Türkiye okur yazar kesimi özellikle de medya kesimi, yeni Türkiye lafı etrafına kenetlenmiş onu süslemenin peşinde, ona dair
yukardan özenli aforizmalar kuruyorlar. Yeni Türkiye şöyle güzel, böyle olacak,
hak hukuk adalet filan olacak, hani atalar sözü vardır “duy da inanma” diye. Mesele
tam evlere şenlik.
Yeni olan ne
acaba? Birileri bize yeni olan şeyi söylese de bizlerde bu düşe inansak, gerçi
arada gözlerimi kapayınca yeni Türkiye’yi düşleyebiliyorum, ama gözlerimi açınca
her şey dağılıveriyor. Belki de hakikate hiç uyanmamak lazım.
Toplumun en aydın, en dinamik nüfusu maalesef devlete kendi
enerjisini yansıtabilmiş değil, çünkü devlet hala aynı bürokratik zihniyetle
yönetiliyor. Yaşlı memurlar emekli olmuyor, çünkü emekli maaşlarını düşük
buluyorlar, ya da sahip oldukları koltukları, köşeleri,hiç ölmeyecek gibi,
kimseye bırakmak istemiyorlar.
Devlet bürokrasinin ne kadar yaşlı olduğunu, ne kadar katı
ve eski kurallarla yönetilen bir yapı olduğunu ve bunun ta seksen yıldır aynı
kalıplar içinde olduğunu, bunun neresi yeni Türkiye olabilir. Yeni Türkiye’nin
yaşlı bürokrasisi klavyede harf bulma aşamasında, bulursa basabilecek, harfleri
bir araya getirirse yeni Türkiye diye yazabilecektir.
Türkiye yenilecek, ama işte tamda bu yapılar yüzünden
yenilemiyor, sokağın ve hayatın dinamizmi devletin işleyişine yansımıyor. O halde
iktidar yeni Türkiye tanımlamasıyla ne kast ediyor? Kendini bile
yenilememişken, nasıl olurda bir yeni Türkiye’den söz eder, işte bu hiç
anlaşılır değil!
Ben yeni Türkiye’ye inanıyorum, ama çok erken bir düş olduğu
kanısındayım. Hiçbir şey yapmadan, bir şey oluyoruz sanısını üretmek bence
millete yapılmış büyük bir kötülüktür.
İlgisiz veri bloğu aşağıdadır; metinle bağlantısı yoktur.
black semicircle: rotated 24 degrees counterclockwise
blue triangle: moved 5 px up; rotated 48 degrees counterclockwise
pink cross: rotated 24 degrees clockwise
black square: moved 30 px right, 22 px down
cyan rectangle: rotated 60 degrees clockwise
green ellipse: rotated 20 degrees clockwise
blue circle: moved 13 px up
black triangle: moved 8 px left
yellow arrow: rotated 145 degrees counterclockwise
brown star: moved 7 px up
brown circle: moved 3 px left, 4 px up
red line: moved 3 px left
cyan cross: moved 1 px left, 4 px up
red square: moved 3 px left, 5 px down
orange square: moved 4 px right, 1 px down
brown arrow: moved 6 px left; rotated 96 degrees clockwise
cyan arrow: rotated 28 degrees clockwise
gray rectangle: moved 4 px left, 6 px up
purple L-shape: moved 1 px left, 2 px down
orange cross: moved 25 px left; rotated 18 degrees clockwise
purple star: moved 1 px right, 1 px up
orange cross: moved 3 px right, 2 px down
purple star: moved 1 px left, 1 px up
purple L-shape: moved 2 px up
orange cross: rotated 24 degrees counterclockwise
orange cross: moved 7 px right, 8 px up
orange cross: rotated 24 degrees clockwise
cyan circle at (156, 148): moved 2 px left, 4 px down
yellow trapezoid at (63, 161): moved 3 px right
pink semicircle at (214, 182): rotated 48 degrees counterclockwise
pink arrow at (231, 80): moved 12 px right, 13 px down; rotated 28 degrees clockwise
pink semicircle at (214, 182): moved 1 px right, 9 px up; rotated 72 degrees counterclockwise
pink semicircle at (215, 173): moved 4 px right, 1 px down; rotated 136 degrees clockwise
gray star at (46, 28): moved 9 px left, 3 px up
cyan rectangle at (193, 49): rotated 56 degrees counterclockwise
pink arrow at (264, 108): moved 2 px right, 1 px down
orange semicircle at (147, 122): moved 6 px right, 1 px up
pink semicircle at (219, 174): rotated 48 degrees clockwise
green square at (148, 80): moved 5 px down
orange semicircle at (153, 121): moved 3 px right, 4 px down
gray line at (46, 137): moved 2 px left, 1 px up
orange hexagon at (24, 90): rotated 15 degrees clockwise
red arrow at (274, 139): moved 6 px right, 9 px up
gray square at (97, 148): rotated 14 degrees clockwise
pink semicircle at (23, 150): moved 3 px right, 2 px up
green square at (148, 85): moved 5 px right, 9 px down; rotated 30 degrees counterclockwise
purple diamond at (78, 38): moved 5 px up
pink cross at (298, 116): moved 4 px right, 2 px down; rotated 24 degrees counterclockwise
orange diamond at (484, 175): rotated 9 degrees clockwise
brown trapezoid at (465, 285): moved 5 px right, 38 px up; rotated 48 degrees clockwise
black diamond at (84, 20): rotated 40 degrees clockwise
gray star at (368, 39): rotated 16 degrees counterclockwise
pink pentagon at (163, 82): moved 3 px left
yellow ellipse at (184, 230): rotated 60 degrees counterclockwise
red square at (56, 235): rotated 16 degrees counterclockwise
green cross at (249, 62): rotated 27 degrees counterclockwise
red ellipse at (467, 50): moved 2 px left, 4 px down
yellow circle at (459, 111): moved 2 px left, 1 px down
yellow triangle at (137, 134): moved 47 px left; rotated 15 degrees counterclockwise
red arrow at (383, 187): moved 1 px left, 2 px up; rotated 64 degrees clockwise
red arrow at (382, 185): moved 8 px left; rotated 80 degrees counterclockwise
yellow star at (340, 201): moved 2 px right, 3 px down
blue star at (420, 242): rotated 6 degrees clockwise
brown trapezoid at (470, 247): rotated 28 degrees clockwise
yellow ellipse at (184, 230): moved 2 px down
Belki
denilebilir ki motivasyon açısından güzel olabilir, milleti bir şeye, yani
geleceğe motive ediyoruz diyebilirler, ama milletin neye motive olduğu ayrı bir
meseledir tabi.
İnsanların neleri
yücelttiği, neye değer verdiği gün gibi ortada. Herkesin peşinde olduğu şeyde
ortada, hangi anne baba çocuğunu ilim yolunda bir ömür çürütsün ister, hangi
anne baba benim gibi evladı para kazanmasa da ilim yolunda, ahlak yolunda
hayatını sürdürsün.Birileri çıkıp böyle aileler var diyebilirler, bence vardır,
ama şöyle vardır, önce saygın bir yer edindirmek için ellerindeki her imkanı
diğer fakir çocuklara karşı orantısızca kullanırlar, sonrasında hadi gel
bakalım “namaza” duralım derler.
Yeni Türkiye’nin sosyolojik ciddi sorunları var, ısrarla ve
tekrar ederek, hiç durmadan beyan ediyoruz ki söylem düzeyinde her şey
güzeldir, ama hakikatte sorunları masaya yatırıp mücadele etmezsek,
söylediğimiz şey geçici bir rahatlama sağlamaktan öteye geçemez.
Bir küçük azınlığın sığ beğeni anlayışını tatmin etmeye
çalışmaktan vazgeçip, yeni Türkiye’yi sorgulayan, üreten, ahlaklı ve değerleri
olan bir gençlik üzerine inşa edersek, gelecek bu milletin evlatlarının olur.